In the face of conflicting positions taken by the parties, the Hon'ble High Court held that once the non-applicants had agreed for resolution of the dispute, by way of an arbitration, as a dispute resolution mechanism between them. They cannot be permitted, to wriggle out of the same on the plea that the clause required arbitration by certain officer of the non-applicant or not at all, as it will have to be held that the entire clause, in that regard, was capable of being severed in furtherance of the intention to arbitrate as specifically spelt out from clause 13-A and clause 25 (ii), as all the essential elements which constitute a binding arbitration agreement, between the parties, were satisfied by the above referred clauses.

The said interpretation to enable Arbitration Proceedings between parties has also been upheld by the Hon'ble High Court of Delhi in its decision dated 01 December 2023 in the matter of S K Engineering and Construction Company India v. Bharat Heavy Electrical Ltd., where, in the context of a Contract between the Petitioner and the Respondent for work relating to "Execution and Handing Over of Civil Works for Land Development and Boundary work for 400/110 KV Switchyard at Thappagundu in Tamil Nadu"; disputes had arisen between the parties in reference to Clause 26.0 of the Contract, which provided that "no person other than a person appointed by such Head TBG as aforesaid should act as arbitrator and if for any reason that is not possible the matter is not to be referred to arbitration at all".

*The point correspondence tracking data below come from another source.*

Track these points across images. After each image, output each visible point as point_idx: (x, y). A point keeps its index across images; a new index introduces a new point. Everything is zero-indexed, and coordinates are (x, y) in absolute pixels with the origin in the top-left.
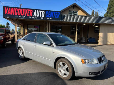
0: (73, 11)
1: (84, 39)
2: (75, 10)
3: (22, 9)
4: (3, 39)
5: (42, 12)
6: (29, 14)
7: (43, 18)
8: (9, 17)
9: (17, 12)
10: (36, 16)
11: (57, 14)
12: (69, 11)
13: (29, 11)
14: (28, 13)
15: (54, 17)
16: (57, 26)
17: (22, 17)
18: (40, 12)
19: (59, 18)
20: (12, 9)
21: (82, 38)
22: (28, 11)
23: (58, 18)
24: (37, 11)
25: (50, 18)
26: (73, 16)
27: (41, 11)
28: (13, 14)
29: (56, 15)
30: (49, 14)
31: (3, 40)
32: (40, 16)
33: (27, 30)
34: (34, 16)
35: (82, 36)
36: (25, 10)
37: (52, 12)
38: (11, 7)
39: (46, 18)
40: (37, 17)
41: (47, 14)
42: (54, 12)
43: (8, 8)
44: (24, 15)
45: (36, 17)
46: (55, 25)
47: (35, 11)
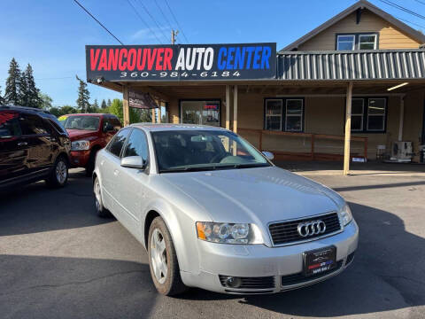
1: (406, 147)
3: (140, 50)
4: (88, 148)
5: (203, 54)
6: (162, 63)
7: (210, 72)
8: (103, 79)
9: (125, 60)
10: (183, 69)
11: (260, 53)
12: (337, 35)
13: (162, 55)
14: (160, 59)
15: (248, 67)
17: (139, 77)
18: (197, 54)
20: (111, 51)
21: (396, 146)
22: (159, 55)
23: (262, 67)
24: (189, 50)
25: (232, 72)
27: (201, 50)
28: (115, 69)
29: (257, 57)
30: (230, 58)
31: (88, 153)
32: (199, 68)
33: (180, 117)
34: (177, 69)
36: (149, 50)
37: (241, 50)
38: (108, 48)
39: (220, 73)
40: (186, 70)
41: (224, 58)
42: (250, 50)
43: (98, 51)
44: (146, 70)
45: (183, 72)
47: (182, 50)
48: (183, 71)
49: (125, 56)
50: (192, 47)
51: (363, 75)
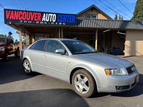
0: (92, 15)
1: (106, 49)
2: (94, 13)
3: (28, 13)
4: (4, 50)
6: (37, 18)
7: (55, 23)
9: (21, 16)
11: (72, 17)
12: (86, 14)
13: (37, 15)
14: (36, 17)
15: (68, 22)
16: (71, 34)
17: (28, 23)
18: (50, 16)
19: (74, 22)
20: (15, 12)
21: (103, 49)
22: (35, 15)
23: (72, 22)
25: (62, 23)
26: (92, 20)
27: (51, 15)
28: (17, 19)
29: (71, 19)
30: (62, 18)
31: (4, 52)
32: (51, 21)
34: (42, 20)
35: (104, 47)
36: (32, 13)
37: (65, 16)
38: (14, 10)
39: (58, 23)
41: (60, 18)
42: (68, 16)
43: (10, 11)
44: (30, 20)
46: (69, 33)
47: (45, 14)
48: (45, 22)
49: (22, 14)
50: (48, 13)
51: (102, 27)
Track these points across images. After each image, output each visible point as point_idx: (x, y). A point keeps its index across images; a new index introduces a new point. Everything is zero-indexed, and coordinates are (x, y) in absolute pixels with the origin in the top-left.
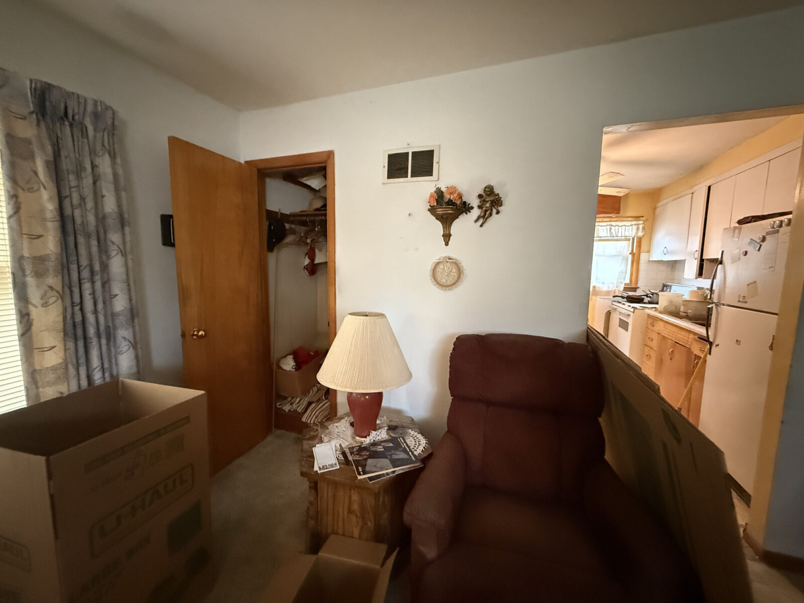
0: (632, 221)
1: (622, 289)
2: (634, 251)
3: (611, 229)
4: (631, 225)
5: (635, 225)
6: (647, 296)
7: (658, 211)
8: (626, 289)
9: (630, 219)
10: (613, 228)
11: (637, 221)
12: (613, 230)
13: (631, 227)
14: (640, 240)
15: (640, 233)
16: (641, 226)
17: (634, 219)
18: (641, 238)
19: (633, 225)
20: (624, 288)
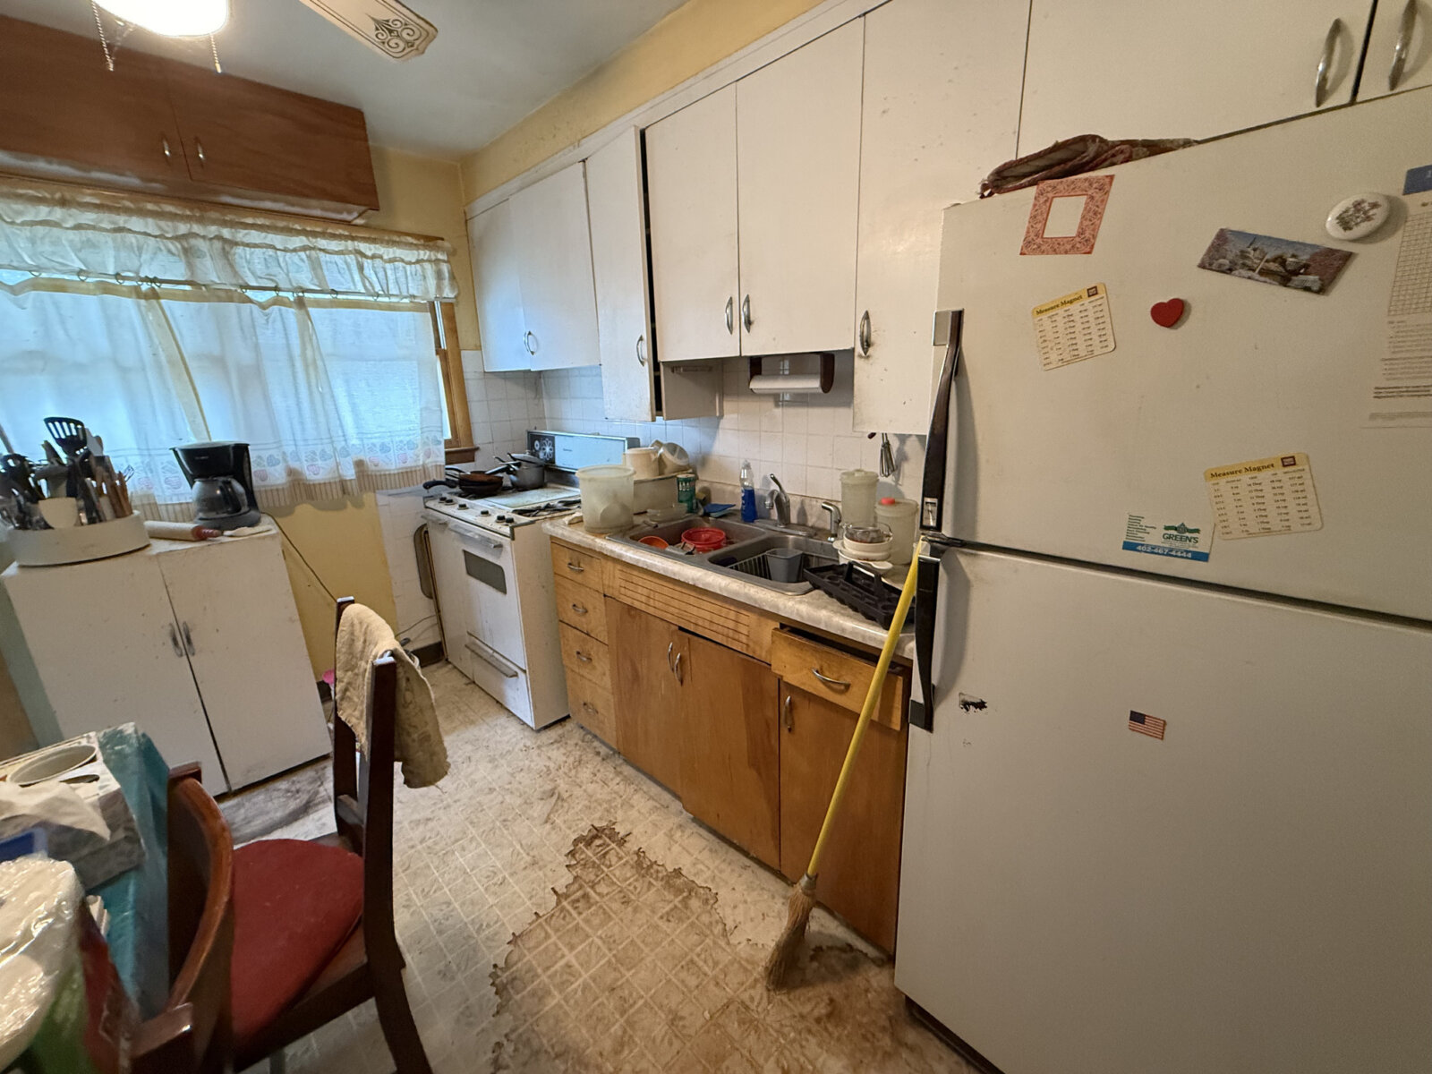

Hence, it was the argument of the non-agreeable party that the parties have agreed to a conditional arbitration clause and that on occurrence of the contingency mentioned in the arbitration clause there is a withdrawal of consent to arbitration and therefore, there was no valid arbitration agreement in terms of Section 7 of the Act.

The petitioner's relied on the Hon'ble Supreme Court's judgment in Perkins Eastman Architects DPC & Anr. v. HSCC (India) Ltd., (2020) 20 SCC 760 argued that it is impermissible for the respondent to unilaterally appoint an arbitrator and that an independent sole arbitrator is liable to be appointed. It was further argued that the intention of the parties to refer their disputes to arbitration is manifest from the arbitration clause and procedure for appointment of an arbitrator being contrary to law should be excised therefrom.

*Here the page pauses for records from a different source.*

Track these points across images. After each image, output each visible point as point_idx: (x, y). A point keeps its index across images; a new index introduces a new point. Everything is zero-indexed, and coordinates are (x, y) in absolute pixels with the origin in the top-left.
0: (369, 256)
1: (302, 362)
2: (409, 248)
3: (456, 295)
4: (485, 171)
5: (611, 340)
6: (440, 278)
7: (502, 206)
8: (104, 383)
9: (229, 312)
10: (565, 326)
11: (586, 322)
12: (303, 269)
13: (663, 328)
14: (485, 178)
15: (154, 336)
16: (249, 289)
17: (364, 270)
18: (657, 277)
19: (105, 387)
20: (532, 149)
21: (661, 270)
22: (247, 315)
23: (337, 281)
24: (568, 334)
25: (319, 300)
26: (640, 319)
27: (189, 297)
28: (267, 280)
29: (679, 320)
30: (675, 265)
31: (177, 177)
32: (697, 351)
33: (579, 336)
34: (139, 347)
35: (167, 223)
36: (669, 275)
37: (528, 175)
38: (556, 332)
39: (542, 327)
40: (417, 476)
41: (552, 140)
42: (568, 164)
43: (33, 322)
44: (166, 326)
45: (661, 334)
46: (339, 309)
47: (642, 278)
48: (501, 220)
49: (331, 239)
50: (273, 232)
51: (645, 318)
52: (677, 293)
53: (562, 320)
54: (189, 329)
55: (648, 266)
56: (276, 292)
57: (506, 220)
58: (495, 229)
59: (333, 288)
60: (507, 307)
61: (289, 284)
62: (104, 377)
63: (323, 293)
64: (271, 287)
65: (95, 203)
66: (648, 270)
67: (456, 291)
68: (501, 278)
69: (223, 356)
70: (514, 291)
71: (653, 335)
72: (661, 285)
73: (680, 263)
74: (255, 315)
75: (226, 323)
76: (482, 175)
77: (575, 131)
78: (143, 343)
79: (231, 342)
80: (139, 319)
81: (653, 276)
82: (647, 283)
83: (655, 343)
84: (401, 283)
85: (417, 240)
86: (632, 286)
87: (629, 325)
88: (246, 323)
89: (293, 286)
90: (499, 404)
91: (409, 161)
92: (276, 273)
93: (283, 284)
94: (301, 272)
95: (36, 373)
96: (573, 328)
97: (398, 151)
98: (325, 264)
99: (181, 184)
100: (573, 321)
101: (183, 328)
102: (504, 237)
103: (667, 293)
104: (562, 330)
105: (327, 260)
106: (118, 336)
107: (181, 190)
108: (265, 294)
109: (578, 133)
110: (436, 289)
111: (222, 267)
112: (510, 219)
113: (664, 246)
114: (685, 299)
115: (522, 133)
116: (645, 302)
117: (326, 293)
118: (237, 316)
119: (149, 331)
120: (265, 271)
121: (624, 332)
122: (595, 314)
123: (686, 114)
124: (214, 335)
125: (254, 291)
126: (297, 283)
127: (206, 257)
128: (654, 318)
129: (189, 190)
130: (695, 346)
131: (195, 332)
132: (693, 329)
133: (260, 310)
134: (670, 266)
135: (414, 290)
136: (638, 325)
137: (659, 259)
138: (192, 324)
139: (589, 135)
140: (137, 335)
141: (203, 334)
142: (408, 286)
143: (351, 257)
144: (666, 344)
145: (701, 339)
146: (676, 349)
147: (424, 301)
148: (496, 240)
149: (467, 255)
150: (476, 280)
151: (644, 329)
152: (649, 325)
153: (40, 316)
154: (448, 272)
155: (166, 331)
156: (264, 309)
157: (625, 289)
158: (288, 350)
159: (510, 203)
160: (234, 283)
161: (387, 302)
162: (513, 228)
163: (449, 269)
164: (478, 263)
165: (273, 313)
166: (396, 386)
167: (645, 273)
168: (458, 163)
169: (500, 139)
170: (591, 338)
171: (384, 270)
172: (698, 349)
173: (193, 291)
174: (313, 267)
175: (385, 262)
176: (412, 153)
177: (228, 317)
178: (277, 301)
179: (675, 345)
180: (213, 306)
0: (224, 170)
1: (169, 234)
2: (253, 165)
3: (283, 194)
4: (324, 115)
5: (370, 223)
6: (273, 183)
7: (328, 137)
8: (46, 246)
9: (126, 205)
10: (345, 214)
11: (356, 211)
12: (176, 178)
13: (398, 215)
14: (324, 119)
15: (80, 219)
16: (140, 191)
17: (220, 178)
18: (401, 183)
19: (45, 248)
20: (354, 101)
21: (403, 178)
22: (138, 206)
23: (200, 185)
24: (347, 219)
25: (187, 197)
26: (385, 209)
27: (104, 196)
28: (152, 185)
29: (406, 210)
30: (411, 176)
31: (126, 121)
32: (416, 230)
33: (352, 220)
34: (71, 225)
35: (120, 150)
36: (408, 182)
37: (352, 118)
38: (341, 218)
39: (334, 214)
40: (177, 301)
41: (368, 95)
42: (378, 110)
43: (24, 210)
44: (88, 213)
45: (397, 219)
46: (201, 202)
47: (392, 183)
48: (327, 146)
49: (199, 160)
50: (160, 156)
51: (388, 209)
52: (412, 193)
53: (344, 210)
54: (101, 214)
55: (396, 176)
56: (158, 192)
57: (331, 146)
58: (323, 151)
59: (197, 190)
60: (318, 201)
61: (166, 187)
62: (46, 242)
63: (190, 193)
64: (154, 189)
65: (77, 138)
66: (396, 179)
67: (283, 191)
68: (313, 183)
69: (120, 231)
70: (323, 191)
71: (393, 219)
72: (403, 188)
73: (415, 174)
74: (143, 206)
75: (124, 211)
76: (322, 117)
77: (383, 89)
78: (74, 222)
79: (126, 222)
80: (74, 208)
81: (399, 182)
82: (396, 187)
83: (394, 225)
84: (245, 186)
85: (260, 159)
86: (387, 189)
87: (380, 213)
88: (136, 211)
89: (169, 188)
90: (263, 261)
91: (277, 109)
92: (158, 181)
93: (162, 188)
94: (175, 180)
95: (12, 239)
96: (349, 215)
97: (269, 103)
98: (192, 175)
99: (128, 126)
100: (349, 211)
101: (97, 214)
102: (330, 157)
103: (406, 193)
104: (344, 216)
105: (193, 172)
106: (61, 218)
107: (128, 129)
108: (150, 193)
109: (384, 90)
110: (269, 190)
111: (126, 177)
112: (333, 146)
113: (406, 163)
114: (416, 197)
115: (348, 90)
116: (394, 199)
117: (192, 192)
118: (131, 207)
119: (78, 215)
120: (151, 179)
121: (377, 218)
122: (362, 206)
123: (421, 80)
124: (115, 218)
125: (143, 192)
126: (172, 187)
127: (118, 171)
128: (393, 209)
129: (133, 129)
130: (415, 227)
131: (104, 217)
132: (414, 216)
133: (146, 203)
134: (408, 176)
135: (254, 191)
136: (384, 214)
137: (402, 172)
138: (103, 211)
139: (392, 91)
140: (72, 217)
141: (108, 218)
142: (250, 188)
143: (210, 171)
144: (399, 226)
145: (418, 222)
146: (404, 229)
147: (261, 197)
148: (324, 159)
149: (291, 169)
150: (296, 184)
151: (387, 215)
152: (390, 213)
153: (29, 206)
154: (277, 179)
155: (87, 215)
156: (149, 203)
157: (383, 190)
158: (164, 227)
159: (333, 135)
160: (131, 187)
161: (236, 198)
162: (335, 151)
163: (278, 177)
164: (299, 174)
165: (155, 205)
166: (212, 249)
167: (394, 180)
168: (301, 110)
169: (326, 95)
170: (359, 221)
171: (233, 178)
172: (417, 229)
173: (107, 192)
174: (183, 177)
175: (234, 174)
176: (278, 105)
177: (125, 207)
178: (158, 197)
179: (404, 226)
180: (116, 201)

In line with the findings of the Hon'ble Supreme Court and more recently, the Hon'ble Bombay High Court, the Hon'ble High Court of Delhi rightfully rejected the contentions of the Respondent. The Court reasoned that, just because the procedure for appointment of an arbitrator has been rendered invalid or unenforceable by technical reasons, it would not imply that the entire arbitration clause is rendered invalid or void. It was held that the procedure for appointment of an arbitrator is clearly distinct and separable from the agreement to refer disputes to arbitration, even if these are contained in the same arbitration clause.

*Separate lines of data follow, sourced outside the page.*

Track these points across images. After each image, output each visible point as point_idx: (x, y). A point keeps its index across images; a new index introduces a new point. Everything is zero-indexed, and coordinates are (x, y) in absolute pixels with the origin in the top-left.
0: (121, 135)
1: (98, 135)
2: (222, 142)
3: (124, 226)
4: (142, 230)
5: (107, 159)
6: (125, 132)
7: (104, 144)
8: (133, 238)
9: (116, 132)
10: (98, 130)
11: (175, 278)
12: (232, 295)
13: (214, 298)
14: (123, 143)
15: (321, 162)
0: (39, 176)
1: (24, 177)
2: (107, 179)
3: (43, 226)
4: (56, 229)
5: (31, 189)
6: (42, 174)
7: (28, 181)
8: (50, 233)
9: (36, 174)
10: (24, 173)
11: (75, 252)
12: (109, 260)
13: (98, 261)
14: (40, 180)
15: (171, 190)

Therefore, to answer the question, it is safe to conclude that the law is well settled that a commercial document having an arbitration clause must be interpreted in such a manner so as to give effect to the agreement rather than invalidate it. While construing an arbitration agreement, the Courts must lean in favour of giving effect to the arbitration agreement between the parties. This conclusion is in line with the intension of the legislature as the Act itself severely limits the scope of judicial interference and gives paramount importance to the intension and autonomy of the parties in such matters.